** WHAT YOU SHOULD DO **
Can you rewrite every one of the records below, renaming "woman in beige blazer" to "woman in tan blazer" wherever it occurs and changing nothing else? Leave the pictures out.

BEGIN

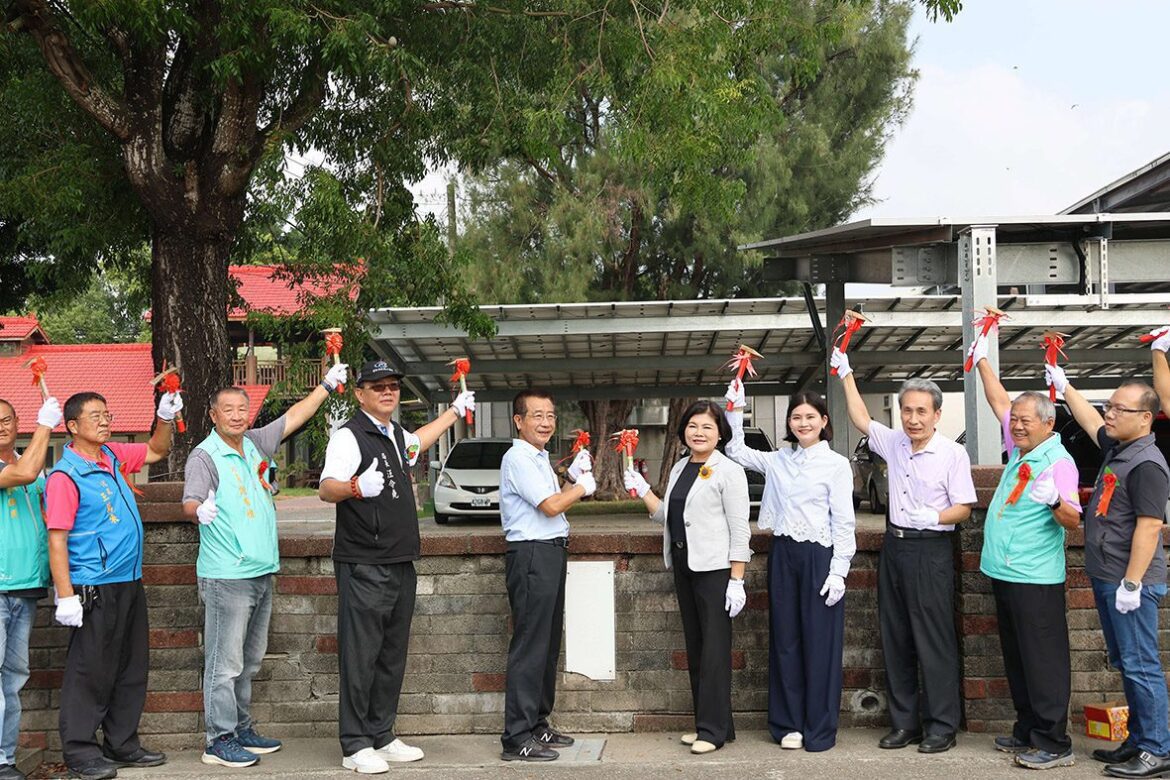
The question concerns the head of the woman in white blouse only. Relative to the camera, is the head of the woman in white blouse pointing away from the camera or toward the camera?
toward the camera

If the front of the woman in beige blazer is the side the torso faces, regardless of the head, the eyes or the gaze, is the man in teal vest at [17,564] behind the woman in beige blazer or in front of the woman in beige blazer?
in front

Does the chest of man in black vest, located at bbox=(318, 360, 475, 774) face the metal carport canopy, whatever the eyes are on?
no

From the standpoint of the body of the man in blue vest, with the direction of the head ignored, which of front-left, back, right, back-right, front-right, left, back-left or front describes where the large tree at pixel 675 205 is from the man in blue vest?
left

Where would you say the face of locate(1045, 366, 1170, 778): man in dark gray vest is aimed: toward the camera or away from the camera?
toward the camera

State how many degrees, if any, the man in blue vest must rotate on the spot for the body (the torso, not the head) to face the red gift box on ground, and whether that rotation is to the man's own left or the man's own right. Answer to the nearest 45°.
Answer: approximately 45° to the man's own left

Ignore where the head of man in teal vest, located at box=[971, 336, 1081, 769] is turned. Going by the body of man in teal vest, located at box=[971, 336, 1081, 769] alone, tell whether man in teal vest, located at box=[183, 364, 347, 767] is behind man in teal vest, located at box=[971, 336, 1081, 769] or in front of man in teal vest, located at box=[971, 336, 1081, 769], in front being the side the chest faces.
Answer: in front

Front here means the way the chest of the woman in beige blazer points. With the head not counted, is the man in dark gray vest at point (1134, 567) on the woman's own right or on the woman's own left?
on the woman's own left

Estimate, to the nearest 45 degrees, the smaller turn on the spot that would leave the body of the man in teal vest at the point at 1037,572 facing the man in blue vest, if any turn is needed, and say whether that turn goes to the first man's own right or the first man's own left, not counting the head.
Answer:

END

** YOUR RESPONSE **
The question concerns the head of the woman in white blouse only. Relative to the camera, is the head of the woman in white blouse pointing away from the camera or toward the camera?
toward the camera

If the front of the woman in tan blazer is the side the torso faces, regardless of the head, the eyes or the gaze, is the man in teal vest at [17,564] behind the woman in tan blazer or in front of the woman in tan blazer?
in front

Does the chest of man in black vest, located at bbox=(318, 360, 475, 774) face the metal carport canopy, whatever the eyes are on?
no

From the standpoint of the body of the man in blue vest, with the direction of the head ignored, which of front-left, back, right, back-right, front-right, left, back-left or front describes where the large tree at pixel 675 205 is from the man in blue vest?
left

Where would you say the face of locate(1045, 366, 1170, 778): man in dark gray vest is aimed: toward the camera or away from the camera?
toward the camera

State how many degrees, if any, the man in blue vest must rotate on the spot for the body (the torso, not the head) to face the red gift box on ground, and whether that rotation is to the man's own left or the man's own right. Answer to the nearest 45°.
Answer: approximately 45° to the man's own left

Ignore where the head of man in teal vest, located at box=[971, 336, 1081, 769] is turned. Going by the body of man in teal vest, located at box=[971, 336, 1081, 769] alone, tell whether man in teal vest, located at box=[183, 364, 347, 767] is behind man in teal vest, located at box=[971, 336, 1081, 769] or in front of man in teal vest, located at box=[971, 336, 1081, 769], in front being the side the chest faces.
Answer: in front

Front here means the way the chest of the woman in tan blazer points. With the head not counted, is the man in dark gray vest at point (1134, 567) on the woman's own right or on the woman's own left?
on the woman's own left

Estimate, to the nearest 45 degrees, the smaller turn on the spot that would leave the body of the man in teal vest at the point at 1037,572 facing the man in blue vest, if any turn is needed, and say whether that turn goes to the first man's own right or the first man's own left, not counting the head.
Answer:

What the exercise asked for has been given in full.